貯め期とは?人生に4回あるお金を貯める時期を把握しよう
執筆者:木崎涼(ファイナンシャルプランナー)
2020年11月12日
お金の貯めやすさは、ライフステージによって変わります。それぞれの「貯め期」を逃さず貯蓄することで、効率的な資産形成が可能になります。この記事では、4つの貯め期を紹介するとともに、具体的な貯蓄方法をお伝えします。賢く貯蓄し、お金に関する不安を解消しましょう。
人生に4回あるお金の「貯め期」とは?
まず、4つのお金の「貯め期」を紹介します。
実は20歳になるまでの子ども時代も、お金の貯め期といわれています。ただ、お年玉やお小遣い状況は家庭によっても異なるため、今回は社会人になってからの貯め期を中心に紹介します。
●貯め期1. 独身時代
1回目は、就職してから結婚するまでの間です。
一人暮らしをする場合でも、工夫次第で生活費を抑えることは可能です。給与が少ないうちに支出をしっかり見直し、昇給してもそのままの生活を維持できれば、昇給分をそのまま貯蓄に回せます。
●貯め期2. 共働き時代
2回目は、結婚してから子どもができるまでの間です。
最近では共働きの家庭が増えてきました。二人暮らしになって生活費が一緒になると、「一人暮らし×2人分」より支出を抑えられます。お金について夫婦で話し合う機会を持ち、目標を決めて本格的に貯蓄をスタートしましょう。
●貯め期3. 出産から復職後
3回目は、出産後の育児休暇が明け、復職して再び共働きになったときです。
2019年10月から保育園が無償化されました。文部科学省の「平成30年度子供の学習費調査の結果について」によると、学費や学校外活動費等を含めた年間の学習費は、公立幼稚園が22万3,647円、公立小学校が32万1,281円です。子どもが小さいうちは、支出をコントロールすることで一定額の貯蓄を継続できます。
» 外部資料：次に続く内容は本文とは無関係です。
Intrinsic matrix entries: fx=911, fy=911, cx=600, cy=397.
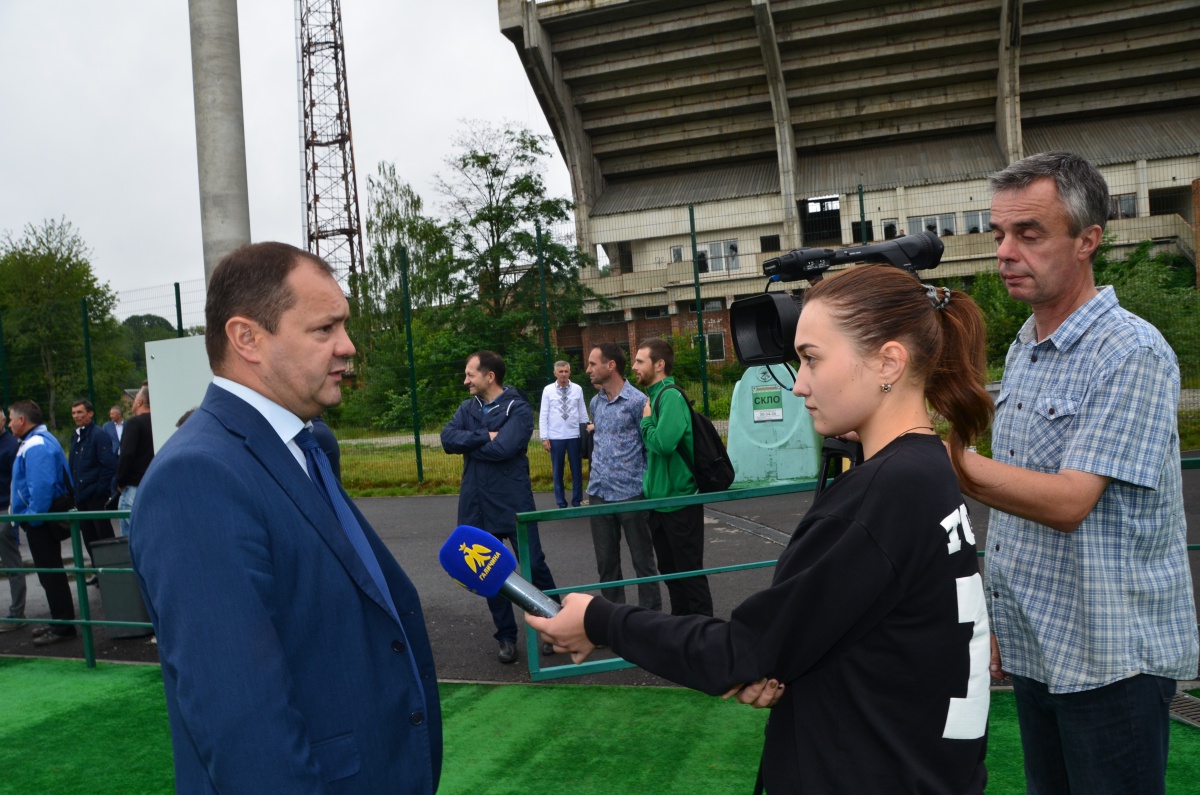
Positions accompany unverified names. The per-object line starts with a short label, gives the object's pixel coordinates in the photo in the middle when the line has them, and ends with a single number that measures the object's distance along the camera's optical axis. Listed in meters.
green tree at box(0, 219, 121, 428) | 14.66
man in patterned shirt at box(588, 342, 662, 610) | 6.32
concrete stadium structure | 33.16
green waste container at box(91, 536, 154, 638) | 6.79
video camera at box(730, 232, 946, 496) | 2.01
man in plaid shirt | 2.02
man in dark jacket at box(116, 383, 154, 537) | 8.20
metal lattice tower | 49.62
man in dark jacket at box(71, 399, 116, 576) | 8.67
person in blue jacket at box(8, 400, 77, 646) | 7.37
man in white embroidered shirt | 11.46
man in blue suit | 1.53
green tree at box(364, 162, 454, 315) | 14.51
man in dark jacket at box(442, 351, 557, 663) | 6.22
しかし、小学校高学年になると、成長期に差し掛かり食費が増えます。中学で部活動や習い事を始めるとさらに出費も増え、高校受験に向けて塾代がかかることもあるでしょう。こういった理由から、公立中学校の年間の学習費は48万8,397円と小学校より高額になります。
出産して復職した後は、子どもが小学生のうちに少しでも貯蓄をしておくようにしましょう。この時期に貯蓄することで、高校・大学の進学の選択肢も増えるはずです。仕事と家庭の両立で悩む時期でもありますが、家計管理をおろそかにせず、しっかり貯蓄を継続することが大切です。
●貯め期4. 子どもの独立後
4回目は、子どもが大学を卒業し、就職したときです。
定年退職を迎えるまでの間は、再び夫婦二人の生活になります。老後への備えについて本格的に検討を始める時期でもあるので、ライフプランを立て、計画的に貯蓄しましょう。
手取りの何パーセントを貯蓄に回す?平均貯蓄率を紹介
総務省の「家計調査結果(2019年、総務省統計局)」によると、1ヵ月の実収入の平均は58万6,149円です。これは夫婦の給与、月割にした賞与、臨時収入等を含めた金額です。ここから社会保険料や税金等を差し引いた可処分所得の平均は、47万6,645円です。そして、生活費が32万3,853円で、黒字額は15万2,792円となります。
- (※)二人以上の世帯のうち勤労者世帯の場合
手取り額に対する平均貯蓄率は、下記の計算式で推定できるでしょう。
黒字額15万2,792円 ÷ 手取り額47万6,645円 = 32%
賞与も含めた貯蓄率なので、毎月の手取り額から32%を貯蓄に回すのは難しいかもしれませんが、1つの目安になります。
貯め期を生かして賢く貯蓄しよう
貯め期を生かして貯蓄したいなら、「先取り貯蓄」を検討してみてください。残った分を貯蓄に回そうとしても、なかなか思うように貯蓄はできません。先に貯蓄し、残ったお金でやりくりする習慣が身につけば、ストレスなく着々と資産を増やしていけるはずです。
先取り貯蓄には、さまざまな方法があります。例えばつみたてNISAの制度を活用すれば、一定額の投資までなら運用益が非課税になります。約20%の税金がかからないメリットは大きいので、投資初心者はぜひ検討してみてください。
また、外貨を毎月自動で積み立てたり、毎月一定額を拠出しロボアドバイザーに運用を任せたりといった方法もあります。
今が人生の貯め期なら、自分に合った方法で「先取り貯蓄」をスタートし、賢く資産形成しましょう。